Beijing's recent announcement that it has enough room to ease monetary policy is sending mixed signals about its stance on the property market, says a market watcher who sees an increase in liquidity working against curbs introduced to cool the real estate sector.
"There is a major conflict of signals coming out of the Chinese authorities at the moment," Peter Churchouse, Chairman of property investment firm Portwood Capital, told CNBC on Tuesday.
"On the one hand you've got the central government saying we're going to keep these controls in place, we're going to keep a tight reign on property prices and then on the other hand you see them talking about easing the [banks] reserve ratio requirement," he said.
Churchouse adds that every 50 basis point cut in the reserve ratio pumps "several hundred billion yuan" into lending markets, which will in turn boost housing prices.
Beijing has, however, reiterated several times that it will keep the curbs on property ownershipand lending in tact, with People's Bank of China Governor Zhou Xiaochuan saying on Monday that the government was not using RRR cuts to boost the property sector.
Alistair Thornton, China Economist at IHS Global Insight adds that, "The government has signaled time and time again, they want prices to pull down to what is known as a reasonable level.

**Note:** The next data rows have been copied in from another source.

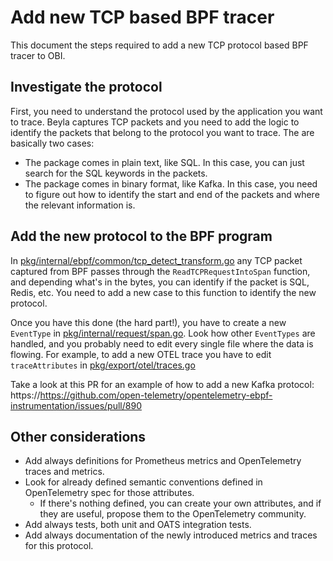 # Add new TCP based BPF tracer

This document the steps required to add a new TCP protocol based BPF tracer to OBI.

## Investigate the protocol

First, you need to understand the protocol used by the application you want to trace. Beyla captures TCP packets and you need to add the logic to identify the packets that belong to the protocol you want to trace. The are basically two cases:

- The package comes in plain text, like SQL. In this case, you can just search for the SQL keywords in the packets.
- The package comes in binary format, like Kafka. In this case, you need to figure out how to identify the start and end of the packets and where the relevant information is.


## Add the new protocol to the BPF program

In [pkg/internal/ebpf/common/tcp_detect_transform.go](https://https://github.com/open-telemetry/opentelemetry-ebpf-instrumentation/issues/blob/main/pkg/internal/ebpf/common/tcp_detect_transform.go) any TCP packet captured from BPF passes through the `ReadTCPRequestIntoSpan` function, and depending what's in the bytes, you can identify if the packet is SQL, Redis, etc. You need to add a new case to this function to identify the new protocol.

Once you have this done (the hard part!), you have to create a new `EventType` in [pkg/internal/request/span.go](https://https://github.com/open-telemetry/opentelemetry-ebpf-instrumentation/issues/blob/main/pkg/internal/request/span.go#L4). Look how other `EventTypes` are handled, and you probably need to edit every single file where the data is flowing. For example, to add a new OTEL trace you have to edit `traceAttributes` in [pkg/export/otel/traces.go](https://https://github.com/open-telemetry/opentelemetry-ebpf-instrumentation/issues/blob/main/pkg/export/otel/traces.go#L4)

Take a look at this PR for an example of how to add a new Kafka protocol: https://https://github.com/open-telemetry/opentelemetry-ebpf-instrumentation/issues/pull/890

## Other considerations

- Add always definitions for Prometheus metrics and OpenTelemetry traces and metrics.
- Look for already defined semantic conventions defined in OpenTelemetry spec for those attributes.
   - If there's nothing defined, you can create your own attributes, and if they are useful, propose them to the OpenTelemetry community.
- Add always tests, both unit and OATS integration tests.
- Add always documentation of the newly introduced metrics and traces for this protocol.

It's [however] unclear what reasonable is."
Further adding to the market's uncertainty was the announcement by China's big four banks earlier this month that they would accelerate loan approvals for both property developers and first-time homebuyers.
These factors together with the "ministry of housing saying real estate investment will go up 25 percent" in 2012, illustrate a big conflict in signals from Chinese authorities, says Churchouse.